Prof. Dr. Christa Kleindienst-Cachay präsentierte ein großes Zahlenwerk einer Studie der Uni Bielefeld. Und die Professorin zog gleich ein Fazit: „Ein Teil der Vereine ist schon mitten im Integrationsprozess – aber der größte Teil der Sportvereine hat das Thema Integration noch gar nicht auf der Agenda.“ Die Studie wies ferner aus, dass der Fußball mit weitem Abstand die beliebteste Sportart für Menschen mit Migrationshintergrund sei, wobei hauptsächlich die männliche Jugend sportlich aktiv sei.

Mädchen und weibliche Jugendliche mit Migrationshintergrund sind laut Studie in den Vereinen unterrepräsentiert, Erwachsene und Senioren ebenfalls. Auch da sah Kleindienst-Cachay die Vereine gefordert. Sprachkompetenz, Bildungskarriere und die Integration in den Arbeitsmarkt würden auch durch die sozialen Netzwerke der Vereine gefördert. Die Migranten würden eine Wertschätzung und soziale Unterstützung erfahren. Das fördere die Identifikation mit dem Leben im „Hier und Jetzt“, stellte Kleindienst-Cachay fest.

Mit Stephan Matzerath vom SV Brachelen und Peter Siebertz vom Budosportclub Erkelenz stellten zwei Vertreter ausgezeichneter Vereine als Best-Practice-Beispiele ihre Projekte und Erfahrungen mit erfolgreicher Integrationsarbeit vor. Zu den Erfolgsrezepten zählte es vor allem, auf die Menschen und Familien zuzugehen, um Vertrauen aufzubauen – dies ist in beiden Vereinen ein Schlüssel zum ­Erfolg.
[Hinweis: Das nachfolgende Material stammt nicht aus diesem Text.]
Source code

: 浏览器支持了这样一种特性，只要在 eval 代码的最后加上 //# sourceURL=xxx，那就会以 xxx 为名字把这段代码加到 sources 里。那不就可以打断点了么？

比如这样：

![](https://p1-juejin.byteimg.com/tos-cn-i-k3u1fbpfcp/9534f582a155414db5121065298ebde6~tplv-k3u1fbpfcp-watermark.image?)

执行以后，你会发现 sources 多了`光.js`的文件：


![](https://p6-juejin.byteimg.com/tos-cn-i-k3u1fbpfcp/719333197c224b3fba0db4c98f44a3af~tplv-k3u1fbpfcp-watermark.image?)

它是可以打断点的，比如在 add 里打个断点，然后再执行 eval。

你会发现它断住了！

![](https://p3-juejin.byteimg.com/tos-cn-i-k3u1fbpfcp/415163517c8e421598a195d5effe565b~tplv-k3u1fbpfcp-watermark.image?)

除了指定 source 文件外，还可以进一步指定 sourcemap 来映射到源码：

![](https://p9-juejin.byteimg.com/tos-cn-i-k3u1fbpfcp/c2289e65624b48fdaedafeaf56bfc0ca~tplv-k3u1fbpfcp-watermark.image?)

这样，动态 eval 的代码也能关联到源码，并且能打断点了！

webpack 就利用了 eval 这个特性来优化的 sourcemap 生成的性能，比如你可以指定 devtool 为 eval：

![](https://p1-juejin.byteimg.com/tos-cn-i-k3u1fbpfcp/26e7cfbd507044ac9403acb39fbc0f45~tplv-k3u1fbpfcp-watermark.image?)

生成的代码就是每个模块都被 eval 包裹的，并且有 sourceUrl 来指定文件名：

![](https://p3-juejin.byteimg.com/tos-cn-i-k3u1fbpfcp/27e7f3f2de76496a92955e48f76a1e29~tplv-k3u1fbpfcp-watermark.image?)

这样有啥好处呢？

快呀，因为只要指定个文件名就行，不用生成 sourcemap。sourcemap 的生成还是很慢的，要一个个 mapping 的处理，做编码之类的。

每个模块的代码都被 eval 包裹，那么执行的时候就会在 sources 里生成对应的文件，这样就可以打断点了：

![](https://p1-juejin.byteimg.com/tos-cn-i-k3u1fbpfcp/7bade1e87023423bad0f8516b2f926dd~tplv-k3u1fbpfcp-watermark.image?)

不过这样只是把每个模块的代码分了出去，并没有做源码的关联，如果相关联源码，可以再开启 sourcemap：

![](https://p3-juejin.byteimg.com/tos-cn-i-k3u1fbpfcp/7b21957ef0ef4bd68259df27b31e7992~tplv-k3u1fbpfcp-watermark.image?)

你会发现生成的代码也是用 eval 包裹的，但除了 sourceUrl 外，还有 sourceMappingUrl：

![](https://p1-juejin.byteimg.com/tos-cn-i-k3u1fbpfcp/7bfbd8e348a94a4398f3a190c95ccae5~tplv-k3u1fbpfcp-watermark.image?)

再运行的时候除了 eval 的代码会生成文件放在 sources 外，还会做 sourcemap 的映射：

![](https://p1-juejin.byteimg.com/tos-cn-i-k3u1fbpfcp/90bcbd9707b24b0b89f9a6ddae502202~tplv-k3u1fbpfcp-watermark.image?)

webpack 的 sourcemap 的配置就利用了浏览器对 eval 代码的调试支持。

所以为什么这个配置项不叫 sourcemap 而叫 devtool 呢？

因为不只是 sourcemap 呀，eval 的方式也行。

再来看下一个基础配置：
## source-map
Landrat Stephan Pusch erkannte in der Integration eine große ­Herausforderung, aber auch eine Chance für alle Vereine. Sie müssten sich dem Thema Integration öffnen. Früher seien auch Fusionen von Vereinen vielerorts undenkbar gewesen, inzwischen sie längst erfolgreich vollzogen. Und auch vor dem Hintergrund von Bemühungen um die Aufrechterhaltung des Spielbetriebs so mancher Mannschaft wies Pusch darauf hin, dass durch eine gezielte Integrationsarbeit die Sicherung des Vereinslebens erreicht werden könne.

„Die Vereine müssen umdenken und sind nun gefragt. Die Selbstverständlichkeit, sich einem Verein anzuschließen, ist nicht mehr da. Der Umkehrschluss ist: Wir müssen uns als Verein bewegen, wir müssen auf die Menschen zugehen“, sagte der KSB-Vorsitzende Ronnie Goertz.

Thorsten Aberfeld vom LSB sah in dem Qualifizierungsangebot „Fit für die Vielfalt“ vom Kreissportbund Heinsberg einen weiteren Impuls in Sachen Integrationsangebot durch den Sport. Für ­Aberfeld war ein Satz des KSB-Netzwerk-Koordinators Dieter Bransch im Infoblatt zum Qualifizierungslehrgang „Fit für die Vielfalt“ – „Erleben, wie es ist fremd zu sein“ – mehr als treffend.